All that is wanted is the exact lines from the first line of the data below through the line with "left eye: (314, 98)", both ends included, with pictures omitted.

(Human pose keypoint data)
====
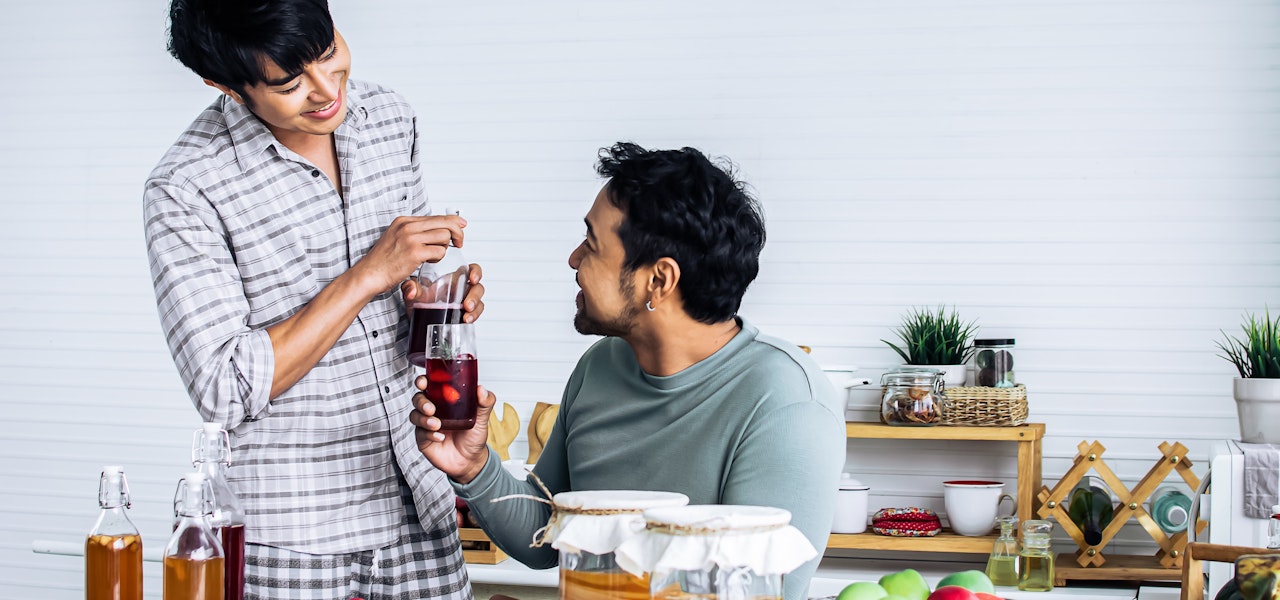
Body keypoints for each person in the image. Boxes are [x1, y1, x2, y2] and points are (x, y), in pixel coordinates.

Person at [144, 1, 482, 597]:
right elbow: (224, 386)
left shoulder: (388, 119)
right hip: (296, 536)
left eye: (328, 52)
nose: (327, 89)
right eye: (289, 82)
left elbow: (399, 298)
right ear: (224, 84)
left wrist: (436, 303)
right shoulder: (186, 187)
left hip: (420, 508)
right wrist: (367, 275)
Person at [413, 142, 846, 600]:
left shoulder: (786, 403)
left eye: (593, 244)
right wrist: (474, 467)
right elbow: (550, 534)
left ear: (658, 280)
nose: (574, 259)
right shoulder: (600, 366)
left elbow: (755, 592)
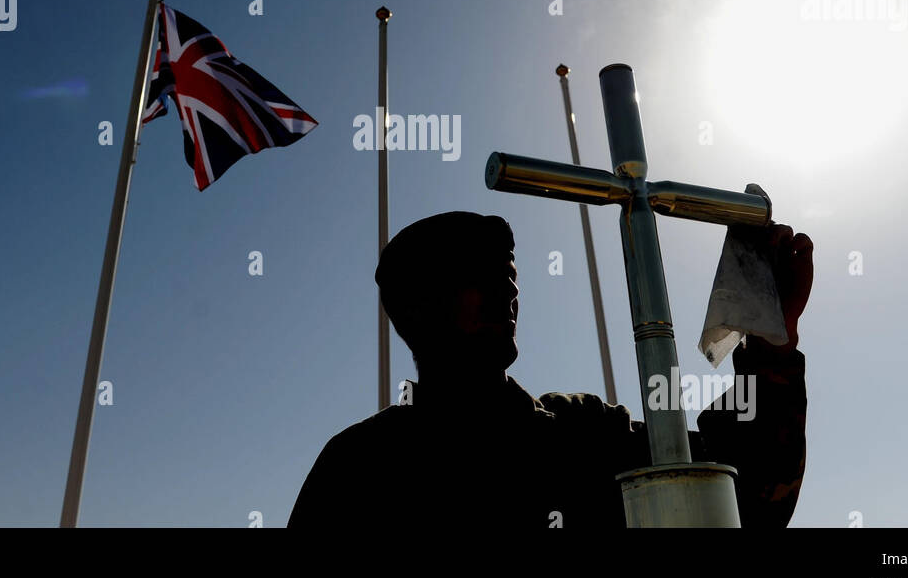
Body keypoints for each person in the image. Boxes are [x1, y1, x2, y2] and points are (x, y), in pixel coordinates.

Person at [287, 211, 811, 528]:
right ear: (419, 307)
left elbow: (739, 497)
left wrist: (770, 346)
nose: (508, 290)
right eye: (479, 276)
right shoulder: (358, 469)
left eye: (509, 277)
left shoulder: (585, 434)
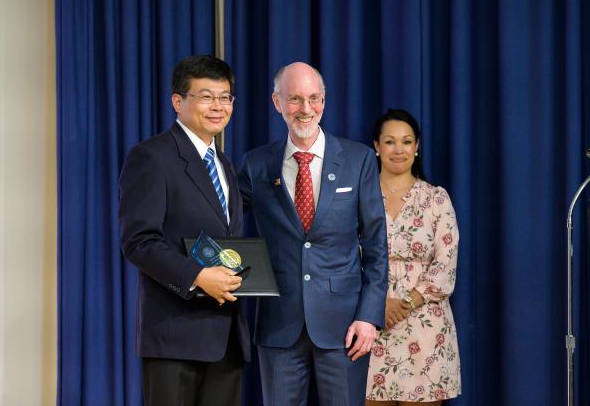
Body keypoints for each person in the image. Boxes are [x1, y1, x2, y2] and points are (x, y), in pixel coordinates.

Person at [238, 62, 389, 406]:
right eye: (294, 99)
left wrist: (368, 316)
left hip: (345, 328)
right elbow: (223, 220)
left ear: (324, 100)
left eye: (314, 98)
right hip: (279, 326)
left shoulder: (358, 159)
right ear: (277, 103)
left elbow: (377, 245)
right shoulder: (256, 164)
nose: (305, 109)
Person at [118, 55, 250, 406]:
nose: (218, 107)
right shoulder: (151, 157)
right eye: (206, 96)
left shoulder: (224, 164)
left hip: (226, 338)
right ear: (178, 101)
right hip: (174, 336)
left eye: (225, 98)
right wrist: (197, 276)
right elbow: (139, 241)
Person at [365, 109, 461, 405]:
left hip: (425, 327)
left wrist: (405, 303)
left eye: (406, 142)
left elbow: (446, 264)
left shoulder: (436, 198)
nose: (399, 150)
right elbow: (341, 256)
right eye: (390, 142)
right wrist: (375, 304)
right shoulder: (358, 197)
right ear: (376, 146)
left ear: (417, 147)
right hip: (369, 323)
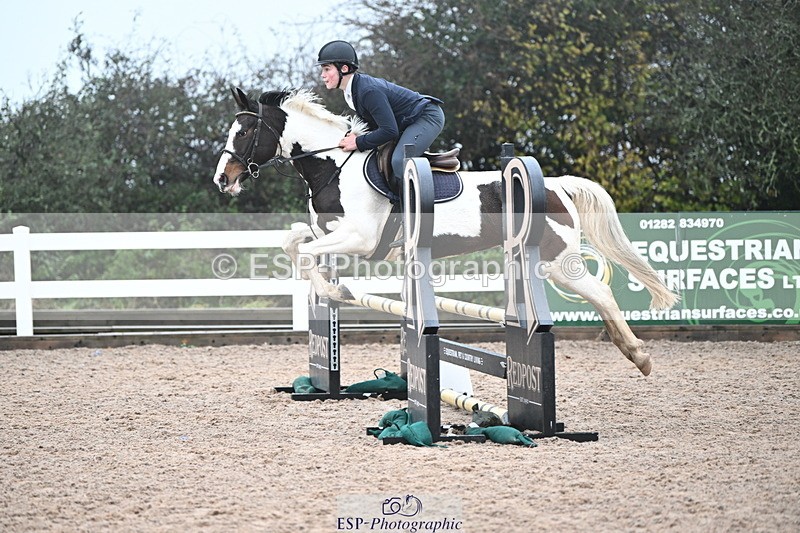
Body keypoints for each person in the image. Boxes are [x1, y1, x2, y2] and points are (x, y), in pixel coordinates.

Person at [317, 40, 445, 200]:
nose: (322, 75)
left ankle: (413, 209)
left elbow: (389, 131)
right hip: (407, 122)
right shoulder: (351, 92)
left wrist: (358, 142)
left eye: (327, 69)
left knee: (399, 161)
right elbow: (374, 124)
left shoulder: (367, 91)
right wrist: (355, 136)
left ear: (344, 69)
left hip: (427, 117)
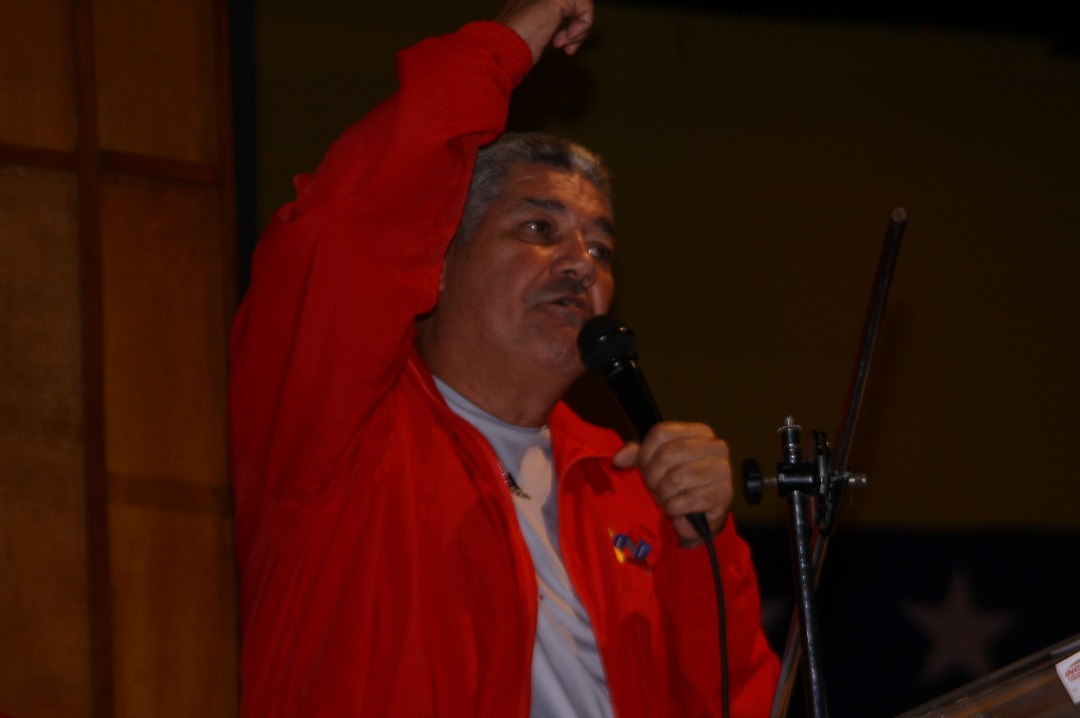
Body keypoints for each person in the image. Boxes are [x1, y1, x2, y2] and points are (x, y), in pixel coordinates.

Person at [228, 0, 779, 715]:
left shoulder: (625, 487)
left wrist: (704, 540)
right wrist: (504, 47)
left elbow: (731, 702)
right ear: (436, 263)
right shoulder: (339, 434)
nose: (581, 264)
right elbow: (341, 231)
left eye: (601, 248)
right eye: (538, 228)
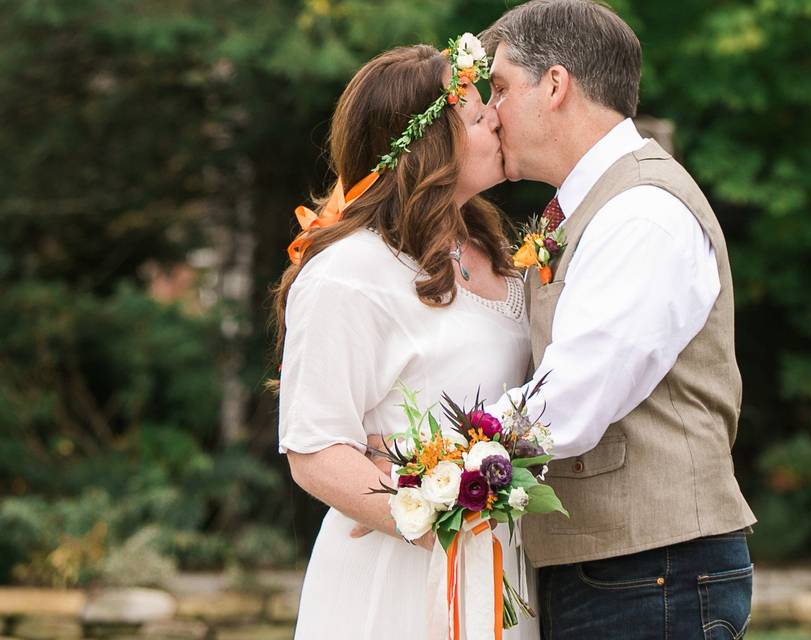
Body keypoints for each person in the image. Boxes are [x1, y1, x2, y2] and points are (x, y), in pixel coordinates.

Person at [481, 1, 758, 638]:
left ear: (554, 85)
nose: (490, 112)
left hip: (649, 571)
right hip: (621, 570)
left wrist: (439, 461)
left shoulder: (641, 214)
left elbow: (569, 405)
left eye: (499, 88)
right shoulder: (589, 206)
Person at [272, 41, 538, 639]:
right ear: (428, 150)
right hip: (399, 578)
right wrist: (436, 503)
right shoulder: (350, 274)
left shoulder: (501, 252)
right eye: (475, 116)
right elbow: (314, 452)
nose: (496, 115)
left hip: (505, 567)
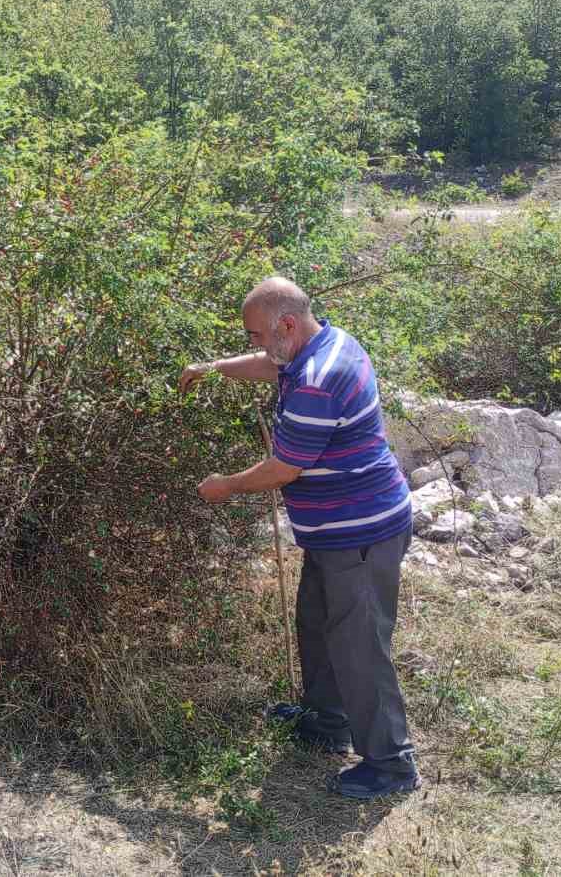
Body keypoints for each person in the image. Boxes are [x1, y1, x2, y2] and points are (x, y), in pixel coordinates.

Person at [179, 275, 420, 799]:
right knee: (317, 623)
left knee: (359, 645)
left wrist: (226, 485)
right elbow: (272, 365)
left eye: (257, 335)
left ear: (286, 324)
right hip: (336, 532)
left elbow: (285, 467)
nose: (256, 347)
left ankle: (391, 764)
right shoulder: (325, 339)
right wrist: (214, 369)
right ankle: (326, 721)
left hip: (361, 531)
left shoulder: (317, 376)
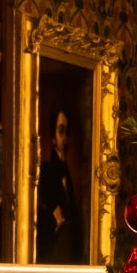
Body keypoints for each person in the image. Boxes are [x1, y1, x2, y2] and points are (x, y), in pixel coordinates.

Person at [35, 107, 82, 262]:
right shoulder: (46, 171)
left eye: (67, 132)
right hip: (53, 251)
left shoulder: (68, 173)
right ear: (53, 137)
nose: (65, 138)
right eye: (61, 131)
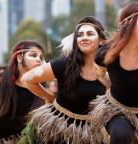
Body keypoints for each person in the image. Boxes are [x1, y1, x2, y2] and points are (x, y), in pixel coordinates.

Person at [20, 16, 107, 144]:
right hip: (58, 131)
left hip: (92, 134)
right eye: (80, 35)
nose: (84, 38)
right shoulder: (64, 64)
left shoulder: (110, 68)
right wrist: (49, 97)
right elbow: (27, 79)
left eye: (90, 34)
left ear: (101, 41)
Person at [91, 2, 138, 143]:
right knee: (121, 135)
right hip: (118, 110)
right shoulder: (105, 53)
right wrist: (111, 85)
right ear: (128, 23)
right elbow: (99, 74)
====
- **EXERCISE OUTPUT**
Body keypoints for each person in the image. Boxes are [x1, y1, x2, y2] and points are (x, y), in pixel coordinates.

Person at [144, 1, 482, 597]:
right elbow: (224, 386)
left shoulder: (388, 119)
right hip: (296, 536)
left eye: (328, 52)
nose: (327, 89)
right eye: (289, 82)
left elbow: (399, 298)
right ear: (224, 84)
left wrist: (436, 303)
right shoulder: (186, 187)
left hip: (420, 508)
right wrist: (367, 275)
Person at [413, 142, 846, 600]:
left shoulder: (786, 403)
left eye: (593, 244)
right wrist: (474, 467)
right elbow: (550, 534)
left ear: (658, 280)
nose: (574, 259)
right shoulder: (600, 366)
left elbow: (755, 592)
Body keypoints for each person in the image. Boxes are [x1, y1, x2, y2] and points are (x, y), in pixel coordinates.

Person at [287, 211, 811, 528]:
right ear: (419, 307)
left elbow: (739, 497)
left wrist: (770, 346)
nose: (508, 290)
right eye: (479, 276)
right shoulder: (358, 469)
left eye: (509, 277)
left shoulder: (585, 434)
Body keypoints for each person in the image. Boxes are [x1, y1, x2, y2] and points are (x, y), in pixel coordinates.

Person at [238, 62, 389, 406]:
right eye: (294, 99)
left wrist: (368, 316)
left hip: (345, 328)
right elbow: (223, 220)
left ear: (324, 100)
left eye: (314, 98)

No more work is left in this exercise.